5 Signs You May Need a Knee Replacement

May 5, 2022

Do I need knee surgery? Orthopedic Surgery in Iowa

Chronic knee pain can have a serious impact on your daily life as well as your overall mental and physical health. If you have chronic knee pain, you've likely spoken to your doctor and tried out various methods to relieve it. But at what point do you consult an orthopedic surgeon about a knee replacement? Here are five symptoms that are a sign you may need knee replacement surgery

Nonsurgical Treatments Are No Longer Effective

Initially, physical therapy, icing, a knee brace, changing diet and exercise, and other ways to treat knee pain helped offer a degree of pain relief. When these non-surgical pain treatment methods stop working or stop working as well as they had in the past, orthopedic surgery may be the next step. 

Visual Changes 

There are a number of visual signs that can indicate the need for a knee replacement. 

Knee Pain and Knee Swelling - Orthopedic Specialists Iowa

Swollen Knees: Your knees are always swollen or puffy, despite taking anti-inflammatories, attending physical therapy, and/or icing your knee.

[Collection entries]

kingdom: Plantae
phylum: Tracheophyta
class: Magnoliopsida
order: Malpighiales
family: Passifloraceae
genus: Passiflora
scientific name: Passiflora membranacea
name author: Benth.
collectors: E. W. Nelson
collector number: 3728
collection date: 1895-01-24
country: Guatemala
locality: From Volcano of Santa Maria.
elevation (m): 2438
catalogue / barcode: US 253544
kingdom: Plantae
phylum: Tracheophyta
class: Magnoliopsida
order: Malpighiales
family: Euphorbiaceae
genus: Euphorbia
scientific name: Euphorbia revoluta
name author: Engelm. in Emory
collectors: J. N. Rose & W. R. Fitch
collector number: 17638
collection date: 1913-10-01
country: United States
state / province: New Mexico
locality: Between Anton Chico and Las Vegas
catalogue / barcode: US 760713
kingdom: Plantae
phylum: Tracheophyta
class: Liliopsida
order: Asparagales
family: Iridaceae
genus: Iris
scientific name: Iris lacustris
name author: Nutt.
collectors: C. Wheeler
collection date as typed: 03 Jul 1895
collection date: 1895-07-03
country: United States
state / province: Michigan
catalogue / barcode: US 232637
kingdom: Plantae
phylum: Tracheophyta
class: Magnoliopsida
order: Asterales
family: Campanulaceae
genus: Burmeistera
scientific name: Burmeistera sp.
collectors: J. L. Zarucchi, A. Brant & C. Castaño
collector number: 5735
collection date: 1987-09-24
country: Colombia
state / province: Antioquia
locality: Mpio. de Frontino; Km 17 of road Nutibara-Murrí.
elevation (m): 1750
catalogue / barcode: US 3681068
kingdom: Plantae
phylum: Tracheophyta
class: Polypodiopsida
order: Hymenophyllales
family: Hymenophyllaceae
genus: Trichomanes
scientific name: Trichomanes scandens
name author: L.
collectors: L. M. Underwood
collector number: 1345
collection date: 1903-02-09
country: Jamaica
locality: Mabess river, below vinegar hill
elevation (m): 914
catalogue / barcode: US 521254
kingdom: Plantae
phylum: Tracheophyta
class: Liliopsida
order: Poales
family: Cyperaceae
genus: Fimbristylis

**REQUIRED ACTION 1**:
Translate this sentence from the knee replacement article into Spanish: "There are a number of visual signs that can indicate the need for a knee replacement."
**REQUIRED ACTION 2**:
Retype the part of the knee replacement article that opens with the words containing "Initially, physical therapy, icing, a" and closes with "icing your knee.".
**REQUIRED ACTION 3**:
According to the knee replacement article, what may be the next step once nonsurgical pain treatments stop working?

**ANSWER 1**:
Hay varios signos visuales que pueden indicar la necesidad de un reemplazo de rodilla.

**ANSWER 2**:
Initially, physical therapy, icing, a knee brace, changing diet and exercise, and other ways to treat knee pain helped offer a degree of pain relief. When these non-surgical pain treatment methods stop working or stop working as well as they had in the past, orthopedic surgery may be the next step. 

Visual Changes 

There are a number of visual signs that can indicate the need for a knee replacement. 

Knee Pain and Knee Swelling - Orthopedic Specialists Iowa

Swollen Knees: Your knees are always swollen or puffy, despite taking anti-inflammatories, attending physical therapy, and/or icing your knee.

**ANSWER 3**:
Orthopedic surgery.